The factories that remain open have switched over to PPE production, making face masks and other medical apparel. Workers are reporting minimal protections for their health.  They describe receiving face masks only every 2-3 days, cramped conditions that undermine social distancing, no routine sanitizing of workstations, and a lack of handwashing stations. Thus, as they labor to create critically needed equipment to protect the public, they remain unprotected themselves. Workers tell us, however, that when the choice is between no income for their food and shelter and an unsafe workplace, they must choose to place themselves at risk.

These conditions are not new or Covid-specific. Rather, they are business as usual. Garment workers typically earn an average of $6.00 per hour, primarily through the use of a piece rate system. And though studies show that well-known fashion brands create poverty wages by paying too little for their orders, they consistently evade legal responsibility.
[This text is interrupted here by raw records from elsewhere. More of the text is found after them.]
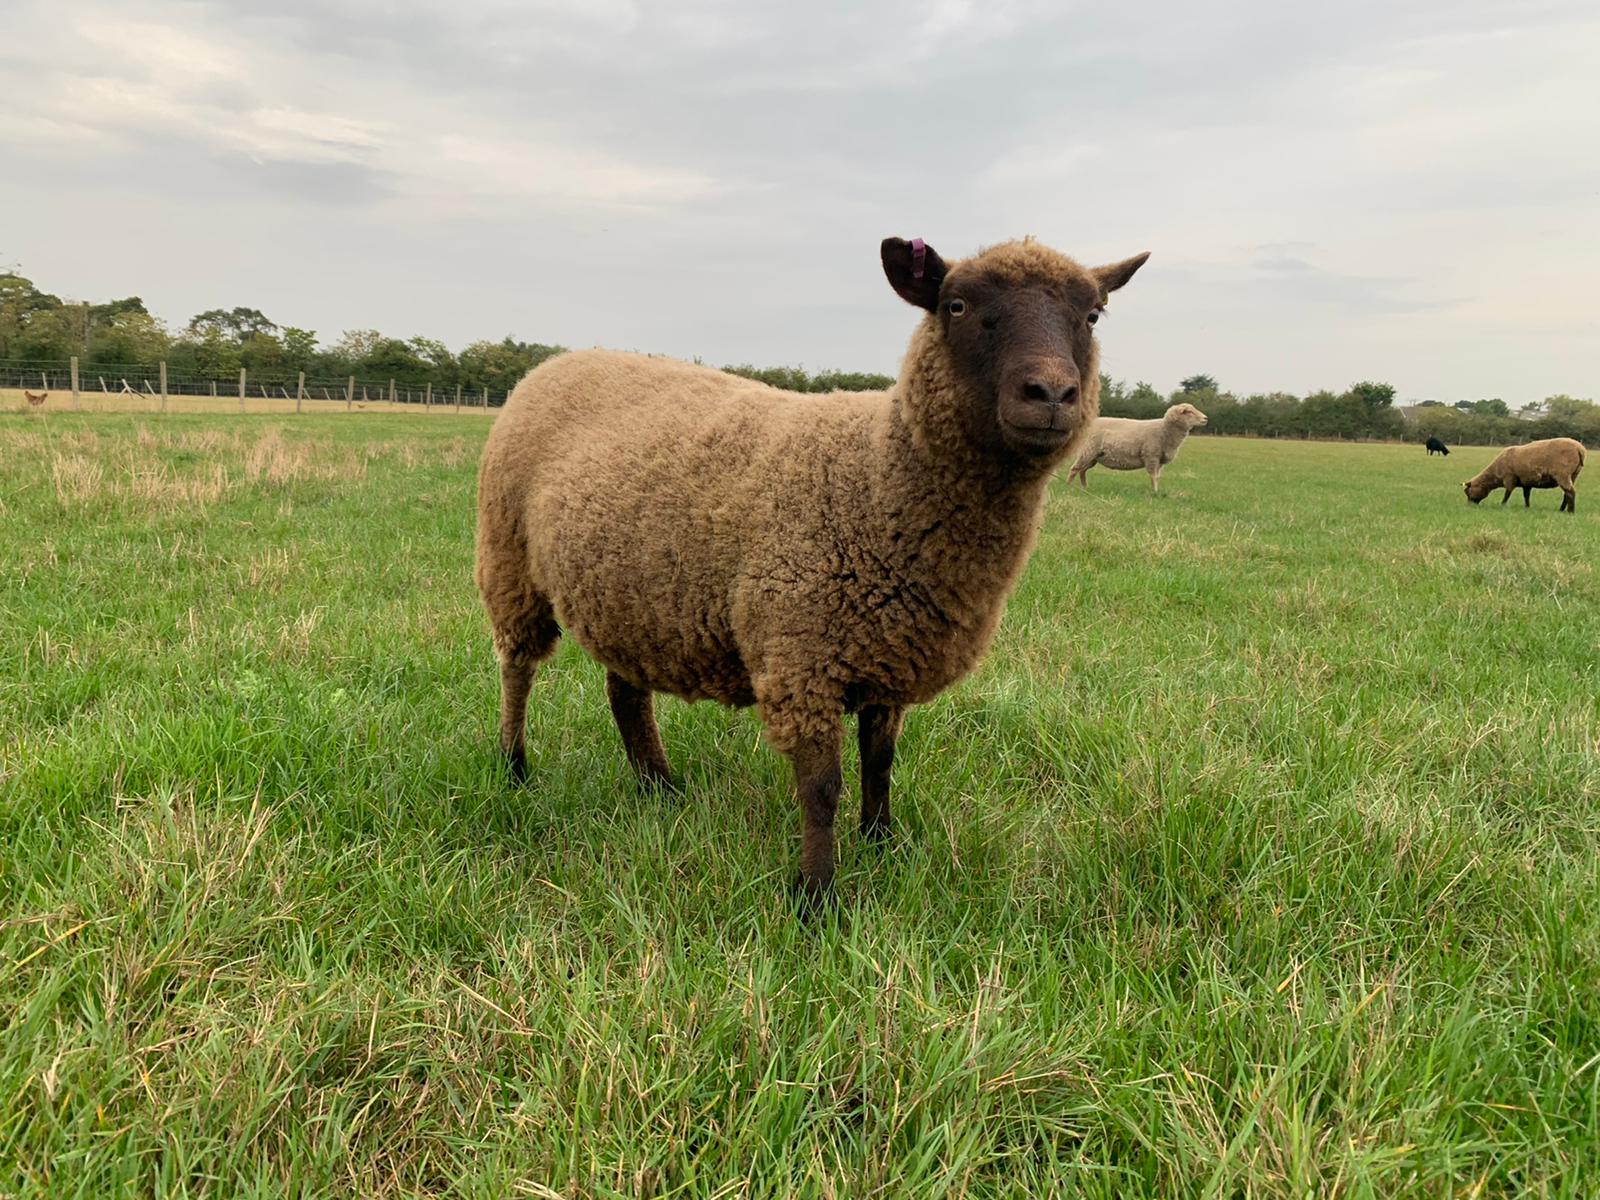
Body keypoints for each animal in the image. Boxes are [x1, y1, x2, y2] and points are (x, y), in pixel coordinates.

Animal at [476, 235, 1149, 906]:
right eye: (956, 305)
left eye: (1092, 316)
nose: (1052, 395)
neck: (875, 477)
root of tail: (560, 360)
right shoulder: (802, 660)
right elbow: (821, 789)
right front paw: (817, 899)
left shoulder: (888, 653)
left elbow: (880, 763)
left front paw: (882, 844)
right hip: (509, 558)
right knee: (517, 667)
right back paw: (515, 767)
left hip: (630, 594)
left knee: (625, 692)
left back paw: (659, 788)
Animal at [1065, 402, 1207, 493]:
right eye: (1189, 412)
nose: (1205, 419)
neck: (1164, 430)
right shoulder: (1151, 456)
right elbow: (1153, 476)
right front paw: (1155, 492)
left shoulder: (1159, 460)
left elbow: (1157, 476)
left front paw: (1156, 490)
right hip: (1087, 450)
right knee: (1074, 469)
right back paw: (1068, 487)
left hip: (1094, 456)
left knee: (1082, 471)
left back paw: (1085, 488)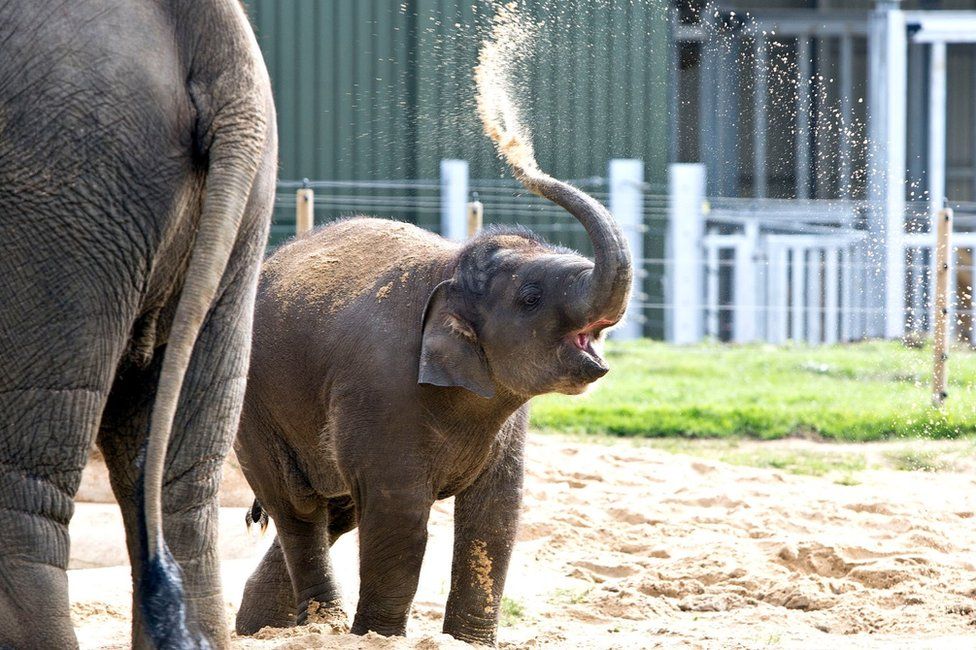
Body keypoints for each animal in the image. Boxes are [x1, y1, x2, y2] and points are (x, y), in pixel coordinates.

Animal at [233, 157, 632, 643]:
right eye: (531, 297)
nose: (523, 165)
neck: (453, 269)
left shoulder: (507, 420)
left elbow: (495, 513)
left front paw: (467, 643)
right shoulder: (382, 391)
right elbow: (399, 514)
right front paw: (380, 639)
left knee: (335, 513)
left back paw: (264, 629)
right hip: (254, 411)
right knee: (300, 508)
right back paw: (323, 622)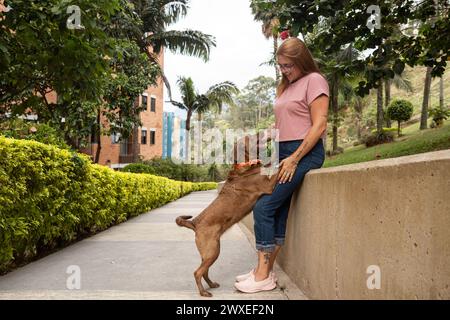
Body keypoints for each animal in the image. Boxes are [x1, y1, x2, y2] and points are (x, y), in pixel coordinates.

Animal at [175, 159, 278, 296]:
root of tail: (194, 223)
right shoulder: (268, 186)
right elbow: (280, 169)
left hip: (207, 254)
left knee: (204, 271)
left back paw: (211, 285)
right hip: (213, 252)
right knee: (197, 272)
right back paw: (203, 292)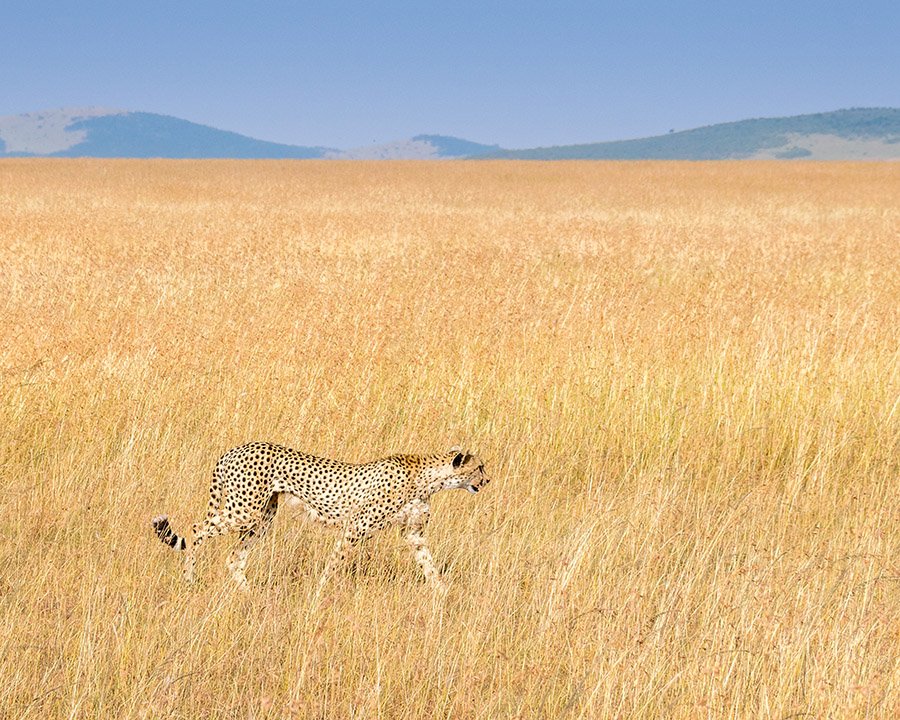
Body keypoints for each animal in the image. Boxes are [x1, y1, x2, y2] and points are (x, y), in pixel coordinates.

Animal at [151, 442, 489, 594]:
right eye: (479, 467)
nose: (487, 481)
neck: (427, 477)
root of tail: (233, 450)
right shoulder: (356, 528)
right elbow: (335, 563)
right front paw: (320, 592)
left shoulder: (414, 534)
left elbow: (429, 565)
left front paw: (442, 594)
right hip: (243, 511)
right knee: (197, 528)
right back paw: (189, 578)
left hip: (262, 517)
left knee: (234, 557)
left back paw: (249, 594)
Garment factories have always been unsafe, dirty, and cramped workplaces where a workers’ body and health were disregarded.

Yet, in the face of these realities, garment workers demonstrate strength and resilience. They organize and demand their rights be upheld. This year, they brought forward a policy proposal, SB1399 Garment Worker Justice Bill, to guarantee their wage rights by expanding liability along the supply chain to the fashion brands and by banning the use of the exploitative piece rate system. And now, they demand that if they have been elevated to essential workers, their health and labor rights should also be essential and protected.

On May Day, we are all called upon to stand with workers and lift up their demands. California’s garment workers call for:

  1. Strong and robustly enforced protections for their health and wage rights in PPE producing factories. #EssentialWorkers #EssentialProtection
  2. Income replacement for unemployed, undocumented workers. #SafetyNet4AllofUs
  3. Accountability for workers’ wage rights from the factory floor to the fashion brand. #SB1399 #PayUp
  4. Ban the piece rate in California’s garment industry. #SB1399 #OneLegalWage

Quienes Somos?! Fuertes Trabajadores de la Costura!!